> MATERIAL TO PROCESS
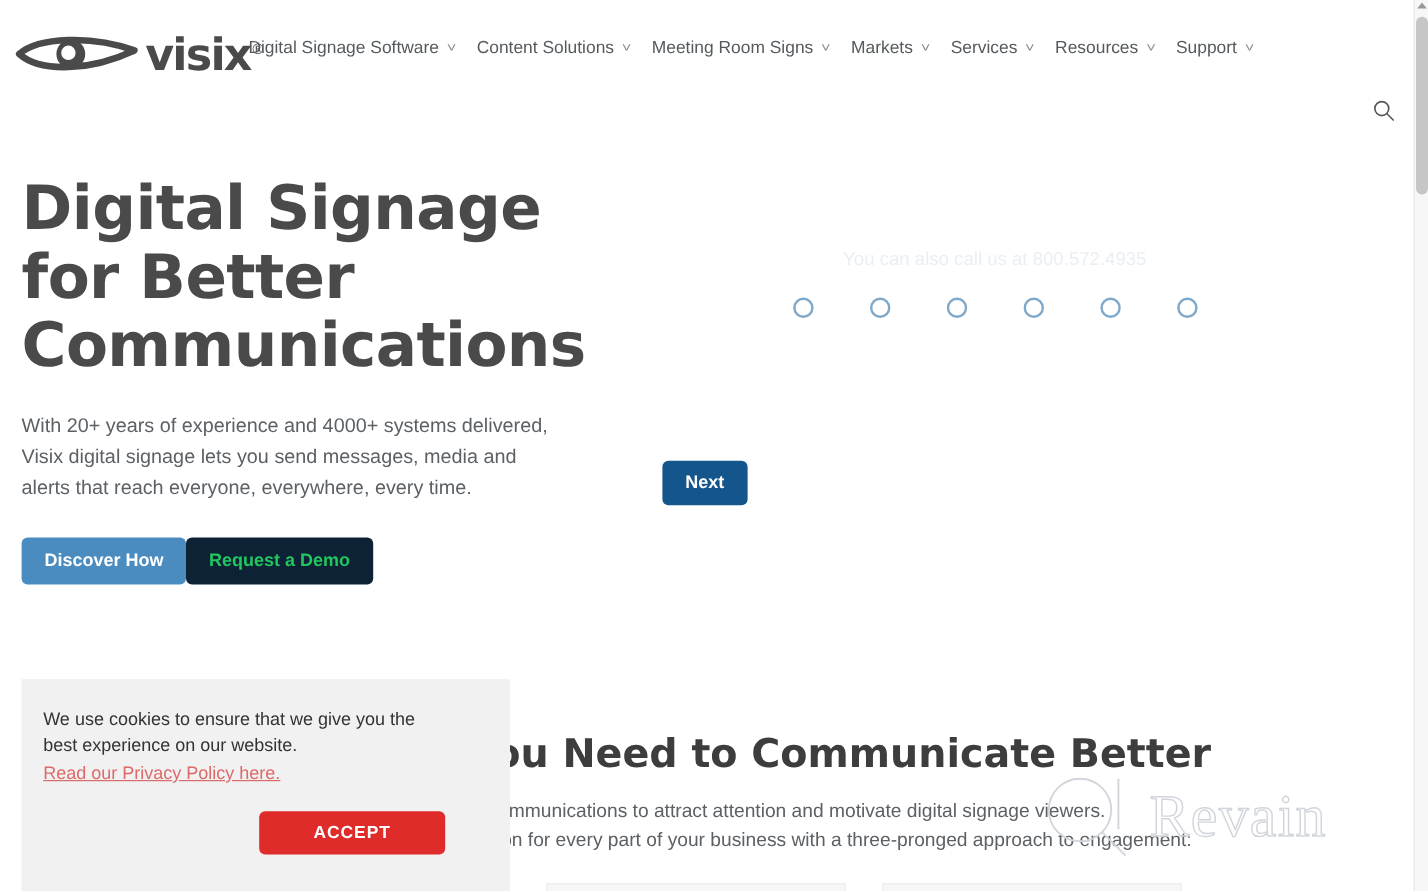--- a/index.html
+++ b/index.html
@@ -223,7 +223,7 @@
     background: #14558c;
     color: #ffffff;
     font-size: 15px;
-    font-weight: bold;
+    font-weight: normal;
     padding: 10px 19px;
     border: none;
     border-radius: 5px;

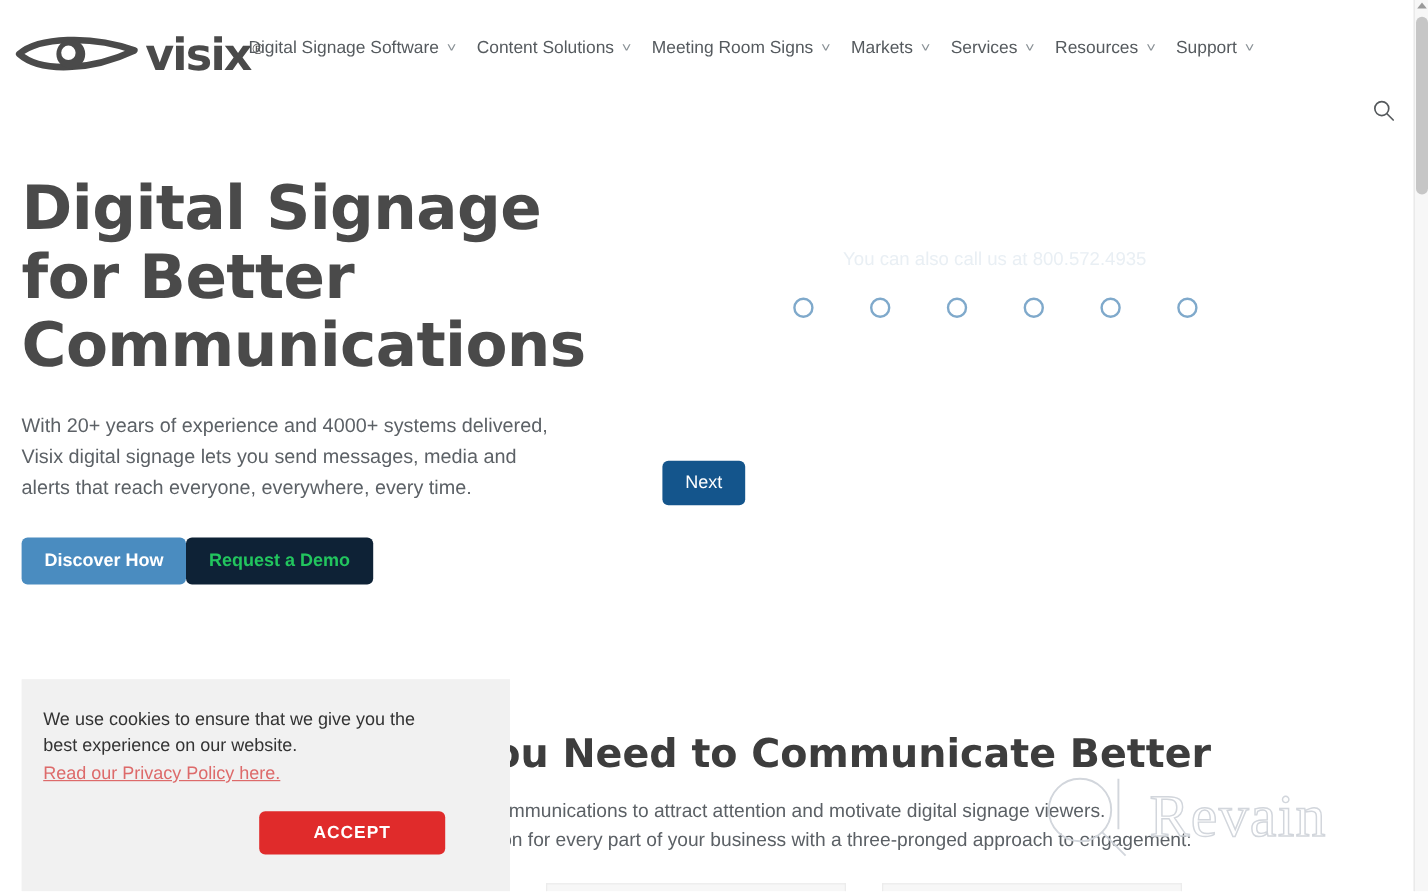--- a/index.html
+++ b/index.html
@@ -470,7 +470,6 @@
       <span>best experience on our website.</span>
     </div>
     <a class="cookie-link">Read our Privacy Policy here.</a>
-    <button class="btn-accept">ACCEPT</button>
   </div>
 
   <div class="scrollbar-track">

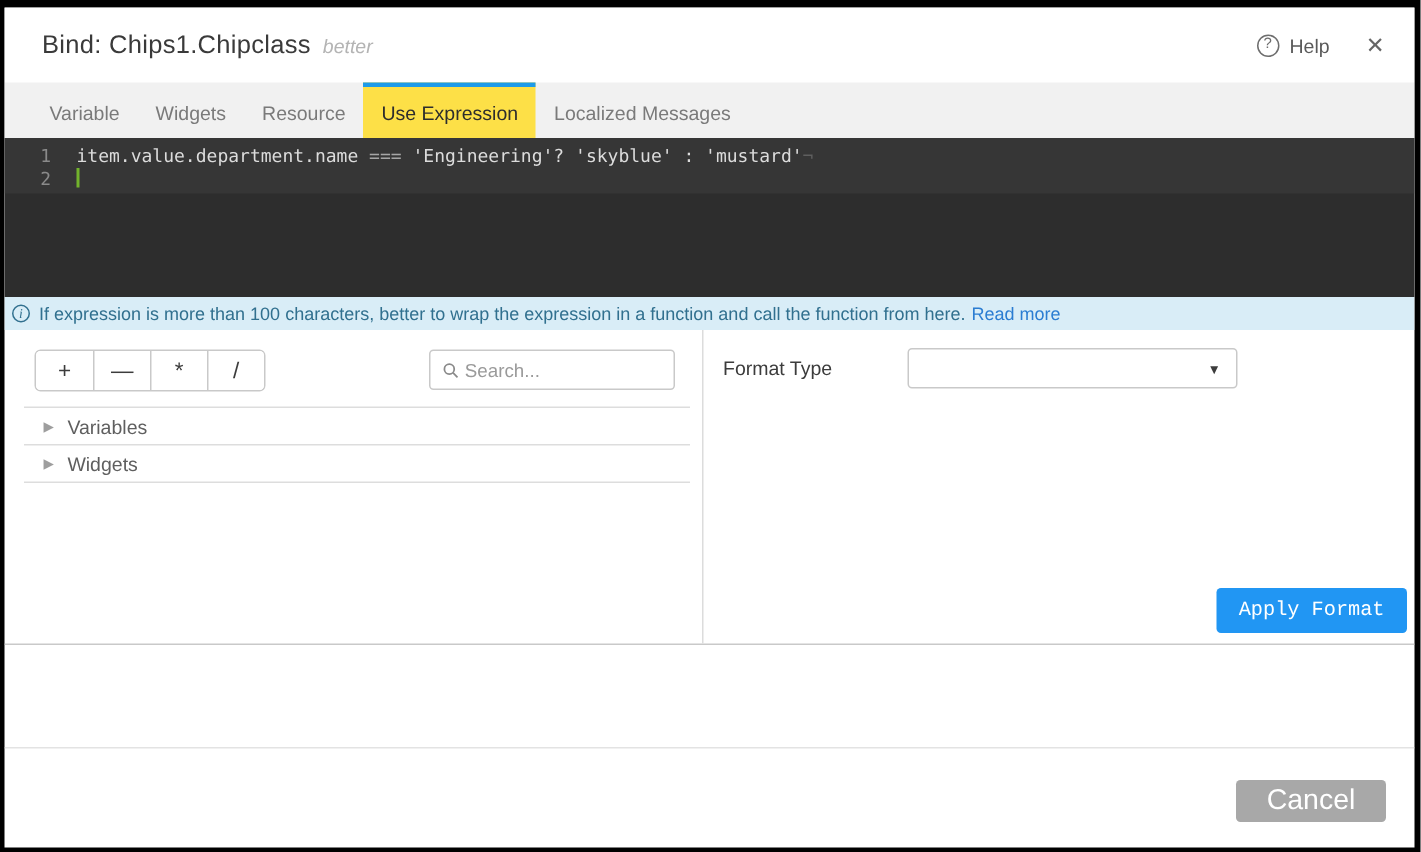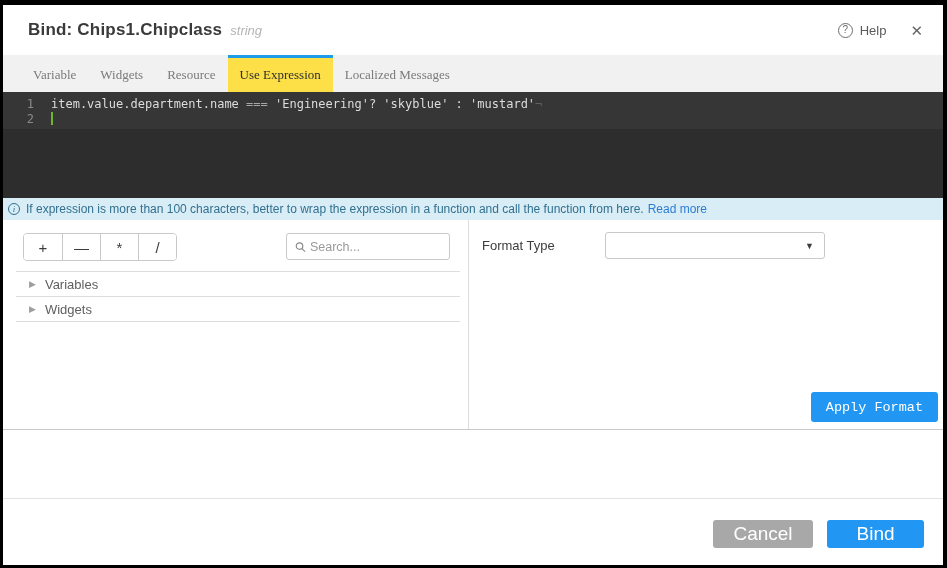--- a/index.html
+++ b/index.html
@@ -27,7 +27,7 @@
     padding: 0 20px 0 25px;
     background: #fff;
   }
-  .title { font-size: 17px; font-weight: 700; color: #3a3a3a; letter-spacing: .2px; }
+  .title { font-size: 17px; font-weight: 400; color: #3a3a3a; letter-spacing: .2px; }
   .type-label { font-size: 13px; font-style: italic; color: #b4b4b4; margin-left: 8px; font-weight: 400; }
   .header-right { margin-left: auto; display: flex; align-items: center; }
   .help { display: flex; align-items: center; gap: 7px; cursor: pointer; }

> EXERCISE PROMPT
Filter the entries above down to the lines that contain "left".

> ANSWER TO THIS EXERCISE
   .type-label { font-size: 13px; font-style: italic; color: #b4b4b4; margin-left: 8px; font-weight: 400; }
   .header-right { margin-left: auto; display: flex; align-items: center; }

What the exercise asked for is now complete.